I loved babysitting for them. Mr. Baumgartner-”Call me Doc, everybody does”-usually came home drunk enough to pay me way too much for the night. Mrs. Baumgartner-she never said to call her anything but Mrs. Baumgartner, although I did shorten it to “Mrs. B” over the years-was very pretty and very nice and kept really good ice cream (Haagen-Dazs) in the freezer. They had a huge TV, an enormous house, and I became their regular babysitter every Friday night, sometimes Saturdays, too, all through high school.
My parents complained they never saw me on weekends, and would ask “Where are you going now?” as I headed out the door, calling back, “I’m babysitting the Baumgartners!”
“Again?”
Mr. and Mrs. B liked to go out. And I liked the magazines and clothes I could buy with all my extra babysitting money. I never had to flip burgers like my sister, Amy. The Baumgartners even sold me my first car, a 2001 Saturn, at a price far less than I would have been given anywhere else-Mrs. B said Doc was just tired of picking me up and driving me home.

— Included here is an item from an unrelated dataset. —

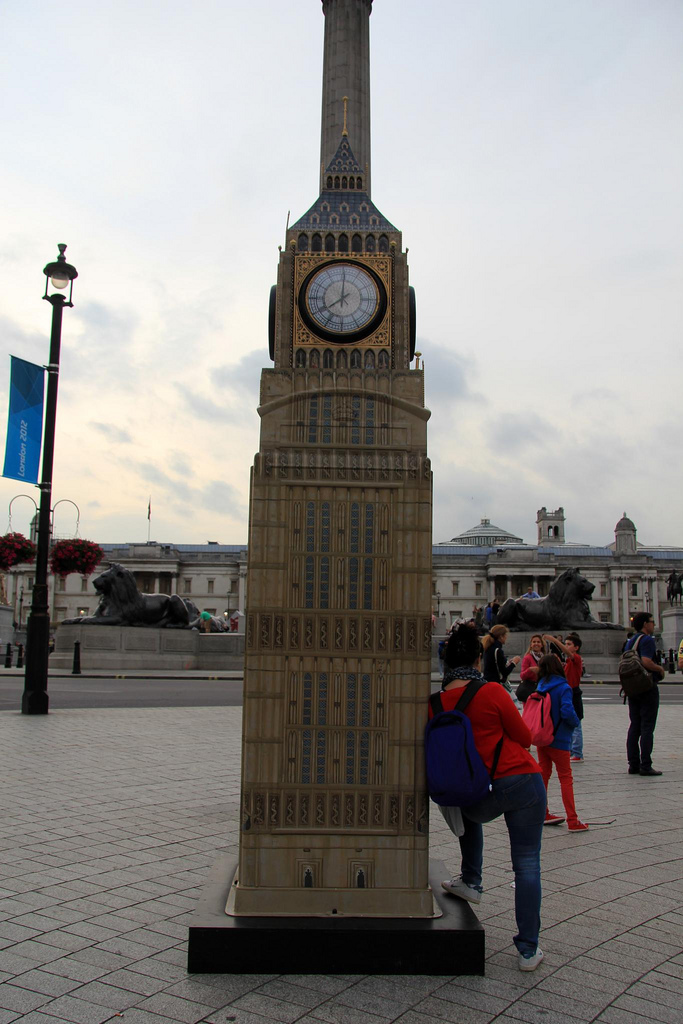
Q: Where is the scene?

I used to have my little sister, Amy, go babysit whenever I had a conflict. That usually meant I had a date-and the Baumgartners hated it when I started dating. Really, it was a hardship for me, too. Tough call-a date with Toby Lumetto, or babysitting the Baumgartners? Amy complained the kids never behaved for her, but they always did for me. They were great kids.

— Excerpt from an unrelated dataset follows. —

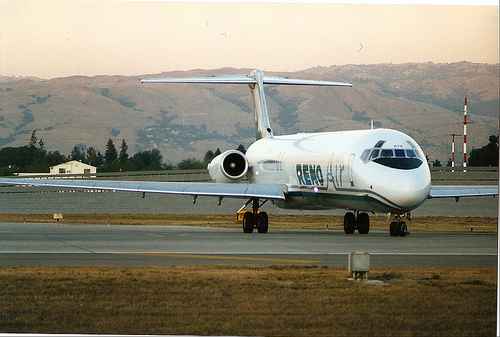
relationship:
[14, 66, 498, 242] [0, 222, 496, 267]
plane on tarmac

I loved the Baumgartners and they loved me.
The winter of the year I graduated high school, the Baumgartners went to Key West. When they came back, Mrs. Baumgartner swore she’d never do it again without help. Henry was seven and Janie was eight, and they were “too much of a handful,” she said. Just kids, I thought, but I wasn’t their parent-I was pretty much their playmate-so what did I know?
The next winter, Mrs. Baumgartner called and asked if I wanted to come with them-all expenses paid, over the Christmas holiday-a free trip to Key West! It took me about five seconds to say “Yes!” to that proposition. My parents hemmed and hawed about it, but I was over eighteen by then, and I could pretty much do what I wanted…technically. I finally got their blessing, packed my bags, and we were off to the land of sunshine and bikinis!
Up until then, I’d sort of thought of the Baumgartners as surrogate parents, but it was during the trip to Key West when things changed. The Baumgartners became more to me-much more-and that wasn’t all that changed. Everything changed that summer.
If I’d known… I don’t know. But I had no idea at the time how transformative the trip would be, then and even later in my life.